How can I describe my own experience in it without facepalming so hard that I give myself a migraine? Well, there’s very little risk of that because, chances are, if I’m thinking about the internship system, I already have one.
You’re not wrong, that’s for sure.
I’m hesitant to really jump into this conversation, because I have had paid and unpaid internships while a student, all with supervisors who treated me with respect and as a colleague. But I think this idea of “We are only as strong a profession as our greenest members” bears further examination.
There’s is a question of “privilege” in the unpaid internship. Graduate school costs a lot. If you can spend time doing an unpaid internship instead of earning money to eat off of, you’re in a fairly fortunate position. When we require resumes be padded with unpaid internships, we require that our greenest colleagues have a certain amount of privilege. Even if graduate school isn’t prohibitively expensive, taking time off from a paying job to do an unpaid internship may be the difference between pursuing the desire to be a part of this profession and not. What kind of potential are we missing out on due to that?
I’m not as familiar with the programs that require internships, so I can’t speak to that.
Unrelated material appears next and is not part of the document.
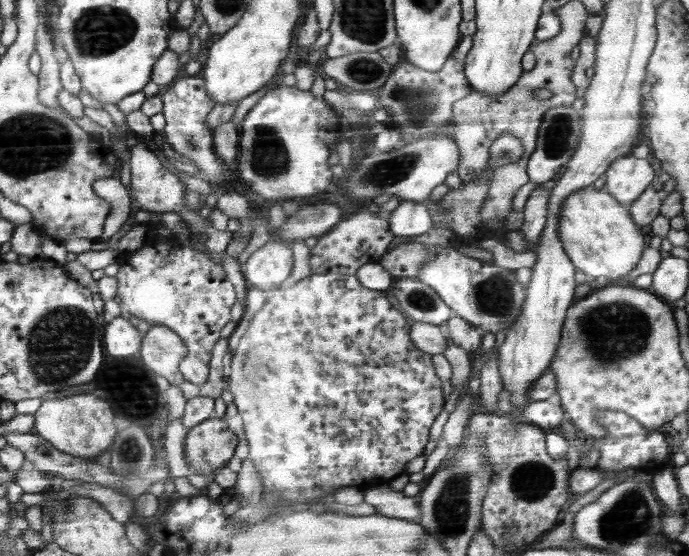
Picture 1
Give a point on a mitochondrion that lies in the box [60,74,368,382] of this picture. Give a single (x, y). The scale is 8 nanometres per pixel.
(270, 157)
My program had a field experience elective option where a faculty advisor, site advisor, and the student developed learning objectives and project for the semester. The field experience could be paid or unpaid. While it doesn’t fix the problem, it does assure that the internship provides a useful addition to the student’s resume at the end of things, and I heard very few horror stories from that system, so maybe that could be an alternate option?
However, I think, unfortunately, unpaid internships are here to stay. IT would be great if every talented, driven person out there could get paid for their time. But budgets are tight, and there is a glut of people eager for experience, with or without pay. I don’t think our more experienced colleagues should be villanized for taking advantage of free labor. However, I think they should take better advantage of graduate student work by utilizing their knowledge and skills to get projects done and develop those students’ skills.
Sorry for the ramble, I have a lot of thoughts on this, but organizing them is difficult because it’s quite complicated!